START TEXT SHOWN

Epithelial lining fluid (ELF) is often considered to be the site of extracellular pulmonary
infections. During the past 25 years, a limited number of studies have evaluated the intrapulmonary penetration of antifungal, antitubercular,
antiparasitic and
antiviral agents. For
antifungal agents, differences in
drug concentrations in ELF or bronchoalveolar lavage (BAL) fluid were observed among various formulations or routes of administration, and between agents within the same class. Aerosolized doses of
deoxycholate amphotericin B,
liposomal amphotericin B and
amphotericin B lipid complex resulted in higher concentrations in ELF or BAL fluid than after
intravenous administration. The mean concentrations in ELF following
intravenous administration of both
anidulafungin and
micafungin ranged between 0.04 and 1.38 μg/mL, and the ELF to plasma concentration ratios (based on the area under the concentration-time curve for total
drug concentrations) were between 0.18 and 0.22 during the first 3 days of
therapy. Among the
azole agents,
intravenous administration of
voriconazole resulted in the highest mean ELF concentrations (range 10.1-48.3 μg/mL) and ratio of penetration (7.1). The range of mean ELF concentrations of
itraconazole and
posaconazole following
oral administration was 0.2-1.9 μg/mL, and the ELF to plasma concentration ratios were <1. A series of studies have evaluated the intrapulmonary penetration of first- and second-line oral
antitubercular agents in healthy adult subjects and patients with
AIDS. The ELF to plasma concentration ratio was >1 for
isoniazid,
ethambutol,
pyrazinamide and
ethionamide. For
rifampicin (
rifampin) and
rifapentine, the ELF to plasma concentration ratio ranged between 0.2 and 0.32, but in alveolar macrophages the concentration of
rifampicin was much higher (145-738 μg/mL compared with 3.3-7.5 μg/mL in ELF). No intrapulmonary studies have been conducted for
rifabutin. Sex,
AIDS status or smoking history had no significant effects on the magnitude of ELF concentrations of
antitubercular agents. Subjects who were slow acetylators had higher plasma and ELF concentrations of
isoniazid than those who were fast acetylators. Penetration of
dapsone into ELF was very good, with the range of mean ELF to plasma concentration ratios being 0.65-2.91 at individual sampling times over 48 hours. Once-daily dosing of aerosolized
pentamidine resulted in higher concentrations in BAL fluid than after
intravenous administration. The mean BAL concentrations at 15-32 days after once- or twice-monthly administration of aerosolized
pentamidine 300 and 600 mg ranged from 6.5 to 28.4 ng/mL. No differences in
pentamidine BAL concentrations were observed in symptomatic patients who developed
Pneumocystis jirovecii pneumonia compared with patients who did not.

END TEXT SHOWN
START GIVEN ENTRIES

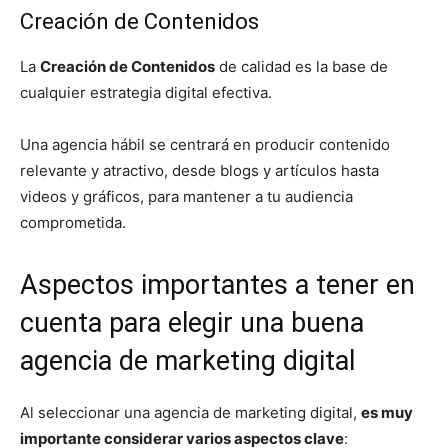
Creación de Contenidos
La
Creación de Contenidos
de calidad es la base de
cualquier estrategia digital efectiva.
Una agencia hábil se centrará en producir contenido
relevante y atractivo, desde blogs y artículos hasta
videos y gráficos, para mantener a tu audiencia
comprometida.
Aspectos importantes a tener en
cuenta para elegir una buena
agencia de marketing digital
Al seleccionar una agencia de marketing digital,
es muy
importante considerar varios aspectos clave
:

END GIVEN ENTRIES
START GIVEN ENTRIES

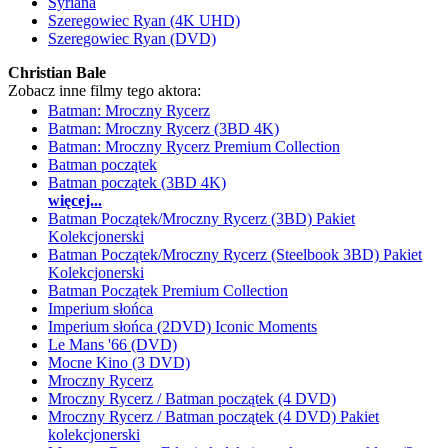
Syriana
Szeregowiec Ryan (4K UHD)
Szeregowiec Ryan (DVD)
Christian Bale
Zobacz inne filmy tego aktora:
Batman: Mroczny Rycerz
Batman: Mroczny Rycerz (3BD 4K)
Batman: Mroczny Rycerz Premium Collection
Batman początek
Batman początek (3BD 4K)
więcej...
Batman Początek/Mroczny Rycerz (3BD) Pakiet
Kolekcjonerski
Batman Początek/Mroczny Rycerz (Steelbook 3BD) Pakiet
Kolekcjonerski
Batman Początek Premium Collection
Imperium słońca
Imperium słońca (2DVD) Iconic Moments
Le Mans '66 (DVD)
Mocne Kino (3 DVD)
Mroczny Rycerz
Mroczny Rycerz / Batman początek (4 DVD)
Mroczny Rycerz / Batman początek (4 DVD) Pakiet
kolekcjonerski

END GIVEN ENTRIES
START GIVEN ENTRIES

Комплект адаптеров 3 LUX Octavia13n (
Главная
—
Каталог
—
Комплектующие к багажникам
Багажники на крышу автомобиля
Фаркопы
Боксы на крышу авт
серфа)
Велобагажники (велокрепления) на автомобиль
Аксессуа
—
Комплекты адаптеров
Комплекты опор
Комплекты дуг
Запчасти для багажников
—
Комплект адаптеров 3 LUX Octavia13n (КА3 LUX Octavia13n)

END GIVEN ENTRIES

- **DIRECTIONS**
a) In the text on drug penetration into lung fluid, what basis does it give for calling the penetration of dapsone into ELF "very good"? Answer in one to three sentences.
b) Carry the text on drug penetration into lung fluid forward from its last sentence.
The material has nothing to do with the text on drug penetration into lung fluid.

- **ANSWERS FOR THIS EXERCISE**
a) The text calls it very good because the mean ELF to plasma concentration ratios for dapsone ranged from 0.65 to 2.91 at individual sampling times over 48 hours.

b)
Zanamivir concentrations in ELF were similar in magnitude (range 141-326 ng/mL) following administration by continuous
intravenous infusion (3 mg/hour), oral inhalation (10 mg every 12 hours) and intravenous bolus (200 mg every 12 hours). Data from case reports have suggested that concentrations of
nelfinavir and
saquinavir in ELF are undetectable, whereas
tipranavir and
lopinavir had measureable ELF concentrations (2.20 μmol/L and 14.4 μg/mL, respectively) when these
protease inhibitors were co-administrated with
ritonavir. While the clinical significance of ELF or BAL concentrations remains unknown for this group of
anti-infective agents, the knowledge of
drug penetration into the extracellular space of the lung should assist in re-evaluating and designing specific dosing regimens for use against potential pathogens.